”普段ロックとは縁遠いような観客まで巻き込む彼女はまるで空に向かってキスするように軽やかに歌うエンジェル”
'94.9.17 東京・渋谷公会堂
今年5月、私は初めてロンドンを訪れたのだけど、その10日間に彼の地で最も多く耳にした曲の一つがエディ・リーダーの”天使の嘆息”だった。ラジオをつけていれば1日に何度となくこの曲がかかり、テレビの音楽番組を見ていればこの曲のクリップが繰り返し繰り返し流れる。これが私には少しばかりショックだった。ブラーなんかがガンガンと聞こえてくるだろうと思っていたのだ。けれど、来る日も来る日も”天使の嘆息”。エディ・リーダーがいかに幅広い支持を得ているかを実感させられてしまったわけだ。

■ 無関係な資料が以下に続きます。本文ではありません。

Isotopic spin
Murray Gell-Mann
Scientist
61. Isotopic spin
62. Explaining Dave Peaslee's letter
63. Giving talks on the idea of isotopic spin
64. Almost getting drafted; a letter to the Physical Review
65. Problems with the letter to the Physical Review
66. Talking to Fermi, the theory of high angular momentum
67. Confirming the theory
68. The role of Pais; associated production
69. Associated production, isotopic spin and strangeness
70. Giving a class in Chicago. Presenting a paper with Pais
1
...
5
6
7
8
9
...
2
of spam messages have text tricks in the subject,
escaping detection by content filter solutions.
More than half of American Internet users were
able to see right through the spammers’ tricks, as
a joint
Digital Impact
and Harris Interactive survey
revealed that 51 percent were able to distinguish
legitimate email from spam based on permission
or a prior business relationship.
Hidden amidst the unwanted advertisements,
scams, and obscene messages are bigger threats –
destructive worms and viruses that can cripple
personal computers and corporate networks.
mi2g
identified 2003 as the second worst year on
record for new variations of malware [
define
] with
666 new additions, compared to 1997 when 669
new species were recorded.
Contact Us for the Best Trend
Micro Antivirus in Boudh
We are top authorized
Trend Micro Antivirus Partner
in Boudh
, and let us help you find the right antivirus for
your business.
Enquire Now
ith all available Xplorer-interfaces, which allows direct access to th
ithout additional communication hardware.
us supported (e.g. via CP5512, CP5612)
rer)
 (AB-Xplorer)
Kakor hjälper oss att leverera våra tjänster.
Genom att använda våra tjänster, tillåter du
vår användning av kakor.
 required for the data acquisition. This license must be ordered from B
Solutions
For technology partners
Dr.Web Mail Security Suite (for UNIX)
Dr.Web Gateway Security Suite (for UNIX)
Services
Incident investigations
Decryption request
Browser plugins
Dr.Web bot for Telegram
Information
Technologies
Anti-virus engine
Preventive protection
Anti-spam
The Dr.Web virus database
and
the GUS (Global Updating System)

が、しかし。その人気は英国だけではなかった。ソロとしては2回目となる今回の来日公演。会場は渋谷公会堂。そこに来るわ来るわ、ロックなんて普段聴かなそうな人たちがいっぱい。中にはオジサン、オバサンもいる。新宿の路上でバスキングをやったりしたフェアーグラウンド・アトラクション時代が記憶に残っている身としては、いつの間にこんなに客層が変わったのだろうと首を傾げることしきり。『クラブクアトロ』クラスのライブではよく見かける友人・知人の姿もこの日は、ない。すっかり、私の手の届かないフィールドの人になってしまったかのように思えた。

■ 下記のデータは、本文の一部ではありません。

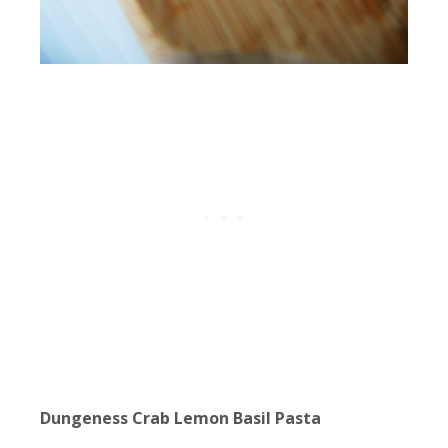
Dungeness Crab Lemon Basil Pasta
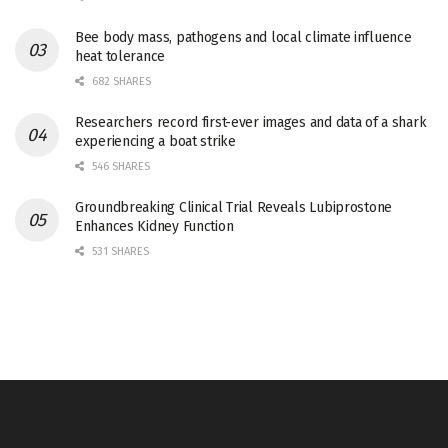
Bee body mass, pathogens and local climate influence
heat tolerance
682 SHARES
Researchers record first-ever images and data of a shark
experiencing a boat strike
546 SHARES
Groundbreaking Clinical Trial Reveals Lubiprostone
Enhances Kidney Function
531 SHARES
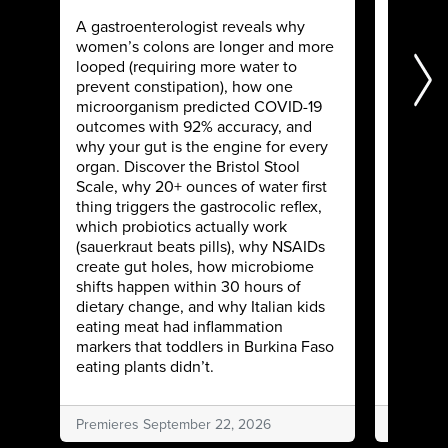
Sweep 
A gastroenterologist reveals why
women’s colons are longer and more
Two diet
looped (requiring more water to
healed 
prevent constipation), how one
IBS usin
microorganism predicted COVID-19
membran
outcomes with 92% accuracy, and
Learn w
why your gut is the engine for every
informa
organ. Discover the Bristol Stool
decode f
Scale, why 20+ ounces of water first
reverse
thing triggers the gastrocolic reflex,
enzymes
which probiotics actually work
spacing 
(sauerkraut beats pills), why NSAIDs
natural 
create gut holes, how microbiome
relief.
shifts happen within 30 hours of
dietary change, and why Italian kids
eating meat had inflammation
markers that toddlers in Burkina Faso
eating plants didn’t.
Premieres September 22, 2026
Premiere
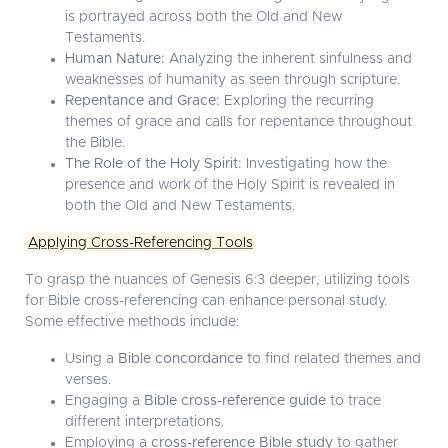
is portrayed across both the Old and New
Testaments.
Human Nature:
Analyzing the inherent sinfulness and
weaknesses of humanity as seen through scripture.
Repentance and Grace:
Exploring the recurring
themes of grace and calls for repentance throughout
the Bible.
The Role of the Holy Spirit:
Investigating how the
presence and work of the Holy Spirit is revealed in
both the Old and New Testaments.
Applying Cross-Referencing Tools
To grasp the nuances of Genesis 6:3 deeper, utilizing tools
for Bible cross-referencing can enhance personal study.
Some effective methods include:
Using a
Bible concordance
to find related themes and
verses.
Engaging a
Bible cross-reference guide
to trace
different interpretations.
Employing a
cross-reference Bible study
to gather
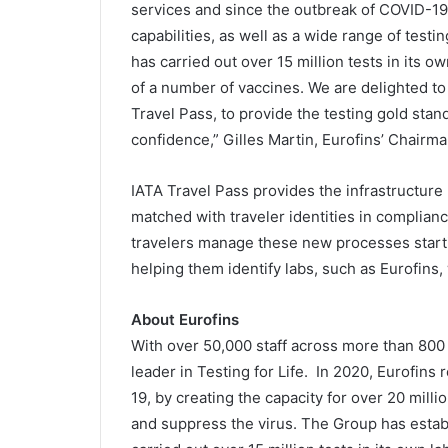
services and since the outbreak of COVID-19
capabilities, as well as a wide range of te
has carried out over 15 million tests in its 
of a number of vaccines. We are delighted to
Travel Pass, to provide the testing gold stan
confidence,” Gilles Martin, Eurofins’ Chairm
IATA Travel Pass provides the infrastructure
matched with traveler identities in complianc
travelers manage these new processes starti
helping them identify labs, such as Eurofins, 
About Eurofins
With over 50,000 staff across more than 800 l
leader in Testing for Life. In 2020, Eurofins
19, by creating the capacity for over 20 milli
and suppress the virus. The Group has estab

けれど、ステージを見てつくづく思った。この人の歌は変わってはいない。フェアーグラウンド〜のヴォーカルとしての彼女に初めて接した6年前と、伝わってくる感触は同じだ。暖かく、またカラッとしている。緩やかなアコースティック・サウンドに合わせ、長い手足をクネクネさせながら右に左にその長身を動かす彼女。その姿は”天使の嘆息”のビデオさながらに、天使がふわふわ低空飛行をしているようだ。エディ・エンジェルは、自分を取り囲むような形で演奏している6人のバック・メンバーに見守られながら、クルクルと嬉しそうに踊る。そして、空に向かってキスするように、軽やかに歌うのだ。そんなエンジェルに誘われるように、客は一人、また一人と立ち上がる。

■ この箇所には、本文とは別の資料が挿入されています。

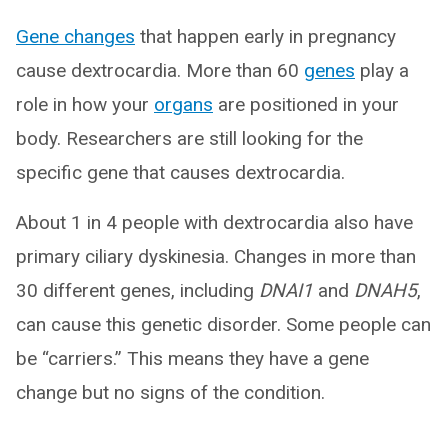
Gene changes
that happen early in pregnancy
cause dextrocardia. More than 60
genes
play a
role in how your
organs
are positioned in your
body. Researchers are still looking for the
specific gene that causes dextrocardia.
About 1 in 4 people with dextrocardia also have
primary ciliary dyskinesia. Changes in more than
30 different genes, including
DNAI1
and
DNAH5
,
can cause this genetic disorder. Some people can
be “carriers.” This means they have a gene
change but no signs of the condition.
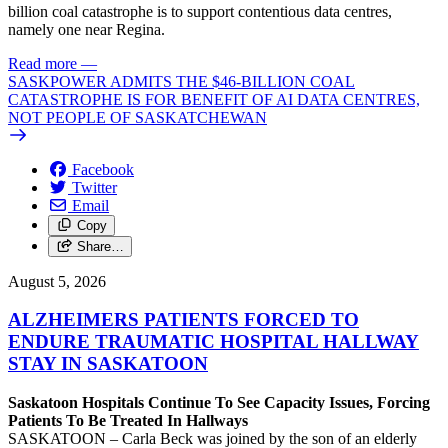
billion coal catastrophe is to support contentious data centres,
namely one near Regina.
Read more
—
SASKPOWER ADMITS THE $46-BILLION COAL
CATASTROPHE IS FOR BENEFIT OF AI DATA CENTRES,
NOT PEOPLE OF SASKATCHEWAN
Facebook
Twitter
Email
Copy
Share…
August 5, 2026
ALZHEIMERS PATIENTS FORCED TO
ENDURE TRAUMATIC HOSPITAL HALLWAY
STAY IN SASKATOON
Saskatoon Hospitals Continue To See Capacity Issues, Forcing
Patients To Be Treated In Hallways
SASKATOON – Carla Beck was joined by the son of an elderly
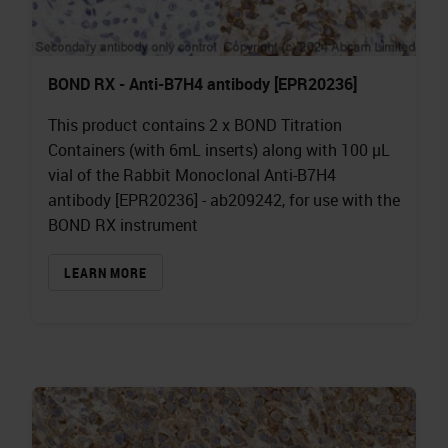
BOND RX - Anti-B7H4 antibody [EPR20236]
This product contains 2 x BOND Titration
Containers (with 6mL inserts) along with 100 µL
vial of the Rabbit Monoclonal Anti-B7H4
antibody [EPR20236] - ab209242, for use with the
BOND RX instrument
LEARN MORE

ステージは最新アルバム『天使の嘆息』からの曲が中心。2本のギター、コーラス、ピアノ、パーカッションなどのバランスもとれており、テンポよくメニューは消化される。”ウィスパーズ””ファインド・マイ・ラブ”といったフェアーグラウンド時代の曲になると一際、大きな喝采を受けていたが、基本的に最初から最後まで非常に盛り上がったコンサートだったと言えるだろう。何しろ、普段ロックなんて聴かなそうな人が、こうしてちゃんとエディの歌を知っているのだから、ちょっと感動的ですらある。マニアックなロック・オタクが誰も知らないバンドの曲を知っていることよりも、ずっとずっと素敵なことではないか。
それにしても、どうして彼女には色気がまるでないのだろう。そこが少し残念でもある。でも、ワンピースの裾を手でガバッとめくりあげても決してイヤらしく見えないのは、彼女が本当にエンジェルだからかもしれない、と思った。眼鏡をかけたノッポのエンジェルなんてイカさない、けれど。